In the meantime, cornerbacks Pat Lee and Brandon Underwood are getting extending reps to ramp up their development in time for training camp with Harris and cornerback Charles Woodson out.

"Those guys are going to come back and try to get their work in, so it's going to be hard, reps are going to be less. So you have to get it all in now," said Lee, who missed most of last season with his own knee injury.

There were several videos of Harris posted during his rehab process to show the step-by-step work he's put into returning, and he said the worst part was getting back his range of motion.

"Anybody who's had this type of injury would probably tell you that getting the range back, that's the most painful part," he said. "That's just something you've got to block out."

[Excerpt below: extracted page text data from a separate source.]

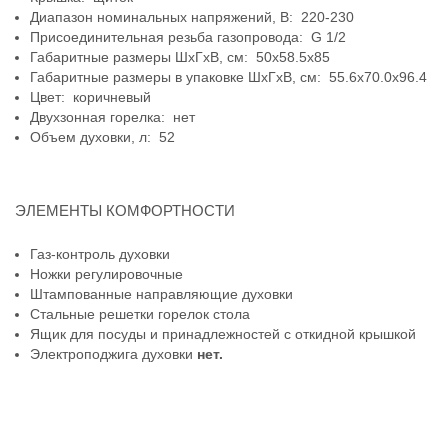
Диапазон номинальных напряжений, В: 220-230
Присоединительная резьба газопровода: G 1/2
Габаритные размеры ШхГхВ, см: 50x58.5x85
Габаритные размеры в упаковке ШхГхВ, см: 55.6x70.0x96.4
Цвет: коричневый
Двухзонная горелка: нет
Объем духовки, л: 52
ЭЛЕМЕНТЫ КОМФОРТНОСТИ
Газ-контроль духовки
Ножки регулировочные
Штампованные направляющие духовки
Стальные решетки горелок стола
Ящик для посуды и принадлежностей с откидной крышкой
Электроподжига духовки
нет.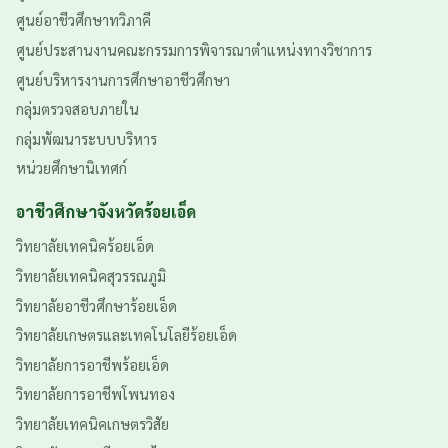
ศูนย์อาชีวศึกษาทวิภาคี
ศูนย์ประสานงานคณะกรรมการพิจารณาตำแหน่งทางวิชาการ
ศูนย์บริหารงานการศึกษาอาชีวศึกษา
กลุ่มตรวจสอบภายใน
กลุ่มพัฒนาระบบบริหาร
หน่วยศึกษานิเทศก์
อาชีวศึกษาจังหวัดร้อยเอ็ด
วิทยาลัยเทคนิคร้อยเอ็ด
วิทยาลัยเทคนิคสุวรรณภูมิ
วิทยาลัยอาชีวศึกษาร้อยเอ็ด
วิทยาลัยเกษตรและเทคโนโลยีร้อยเอ็ด
วิทยาลัยการอาชีพร้อยเอ็ด
วิทยาลัยการอาชีพโพนทอง
วิทยาลัยเทคนิคเกษตรวิสัย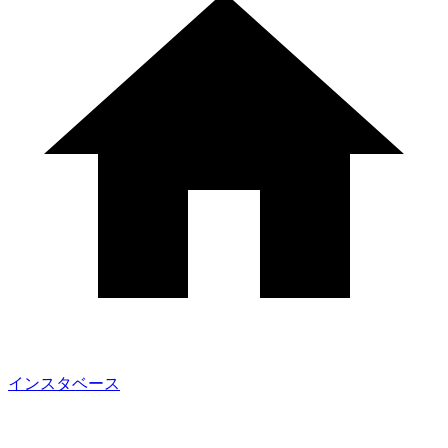
インスタベース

Harris doesn't know if he'll be ready to play in time for the season opener or if he'll be put on the physically unable to perform list, which would mean he would miss at least the first six weeks of the season. "If it's up to me and up to me working to get out there, then I'll be out there," Harris said. "But we've got to with the protocol and do what's right for the team and do what's right by me."

The Packers are expected to be among the league's best teams, and Harris' teammates showed a feisty side Wednesday. Backup offensive tackle Breno Giacomini and linebacker Brad Jones got into a scuffle that held things up for several minutes, though both downplayed the incident afterward.

"It might have brought a little bit of extra juice to the end of practice, but that's not something that the coaches really look forward to having in practice," Giacomini said. "One thing turns into another, and that happens. You've just got to stop, control it and talk to him. Not tonight, but in a few days."